*PROVIDED INFORMATION*.
# # # # # # #

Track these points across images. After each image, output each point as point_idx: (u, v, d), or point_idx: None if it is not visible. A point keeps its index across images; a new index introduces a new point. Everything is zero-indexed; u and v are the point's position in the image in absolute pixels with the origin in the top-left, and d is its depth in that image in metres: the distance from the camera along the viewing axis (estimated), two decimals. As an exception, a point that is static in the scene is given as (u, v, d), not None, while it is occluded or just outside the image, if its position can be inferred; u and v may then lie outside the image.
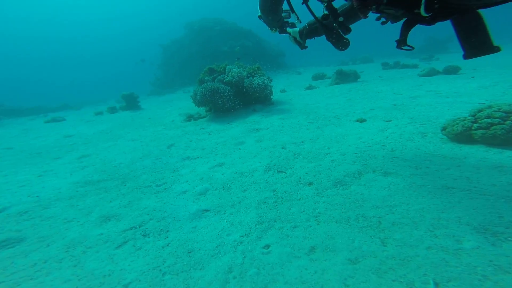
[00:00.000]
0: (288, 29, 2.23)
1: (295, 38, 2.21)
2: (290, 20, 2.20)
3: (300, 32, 2.17)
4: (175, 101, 10.84)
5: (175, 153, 3.68)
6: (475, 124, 2.68)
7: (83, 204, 2.47)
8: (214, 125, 4.98)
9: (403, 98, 4.85)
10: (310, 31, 2.11)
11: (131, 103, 9.95)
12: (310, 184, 2.21)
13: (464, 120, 2.78)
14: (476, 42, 1.40)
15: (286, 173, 2.46)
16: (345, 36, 1.81)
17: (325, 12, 1.74)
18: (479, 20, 1.38)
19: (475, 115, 2.79)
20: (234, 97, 5.52)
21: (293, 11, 2.06)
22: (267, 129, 4.17)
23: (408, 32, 1.55)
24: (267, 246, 1.60)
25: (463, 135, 2.66)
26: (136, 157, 3.74)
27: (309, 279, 1.31)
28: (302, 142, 3.25)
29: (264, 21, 2.19)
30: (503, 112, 2.66)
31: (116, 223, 2.08)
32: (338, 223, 1.69)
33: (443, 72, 7.51)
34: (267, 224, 1.80)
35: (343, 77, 7.92)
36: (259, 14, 2.14)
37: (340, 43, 1.82)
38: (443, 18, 1.39)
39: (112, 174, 3.19)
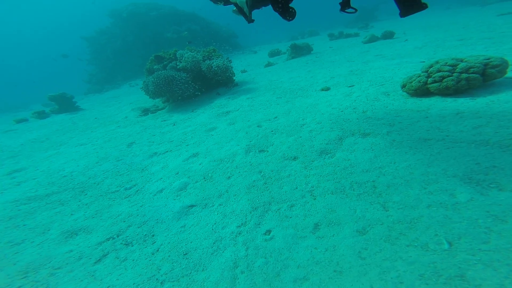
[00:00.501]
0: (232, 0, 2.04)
1: (241, 9, 2.03)
2: None
3: (246, 2, 1.98)
4: (122, 97, 9.74)
5: (139, 151, 3.28)
6: (429, 79, 2.90)
7: (33, 222, 2.05)
8: (177, 115, 4.57)
9: (356, 64, 5.05)
10: (255, 1, 1.96)
11: (65, 104, 8.55)
12: (295, 158, 2.15)
13: (419, 76, 2.98)
14: (409, 1, 1.48)
15: (268, 151, 2.36)
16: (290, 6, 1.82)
17: None
18: None
19: (427, 70, 3.00)
20: (193, 82, 5.10)
21: None
22: (237, 110, 3.97)
23: None
24: (268, 231, 1.51)
25: (421, 89, 2.86)
26: (91, 162, 3.23)
27: (322, 258, 1.26)
28: (275, 117, 3.16)
29: None
30: (449, 65, 2.92)
31: (87, 236, 1.77)
32: (334, 194, 1.67)
33: (382, 37, 8.04)
34: (263, 209, 1.69)
35: (297, 51, 7.94)
36: None
37: (287, 13, 1.82)
38: None
39: (65, 184, 2.71)
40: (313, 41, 12.28)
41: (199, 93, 5.09)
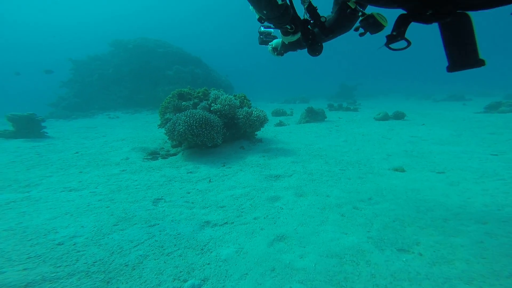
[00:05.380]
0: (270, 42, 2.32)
1: (276, 49, 2.32)
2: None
3: (275, 50, 2.33)
4: (101, 128, 8.71)
5: (178, 215, 2.47)
6: None
7: None
8: (205, 168, 3.89)
9: (399, 143, 5.11)
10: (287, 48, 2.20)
11: (27, 128, 7.11)
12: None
13: None
14: (465, 51, 1.35)
15: (413, 252, 1.80)
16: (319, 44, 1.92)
17: (306, 15, 1.82)
18: (470, 26, 1.32)
19: None
20: (226, 130, 4.63)
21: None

# # # # # # #

*TASK DIRECTIONS*. Copy word for word the lines above, starting at the line containing "27: (309, 279, 1.31)" and ending at the line containing "[00:00.501]", inclusive, with no pictures.

*RESPONSE TO THE EXERCISE*.
27: (309, 279, 1.31)
28: (302, 142, 3.25)
29: (264, 21, 2.19)
30: (503, 112, 2.66)
31: (116, 223, 2.08)
32: (338, 223, 1.69)
33: (443, 72, 7.51)
34: (267, 224, 1.80)
35: (343, 77, 7.92)
36: (259, 14, 2.14)
37: (340, 43, 1.82)
38: (443, 18, 1.39)
39: (112, 174, 3.19)
[00:00.501]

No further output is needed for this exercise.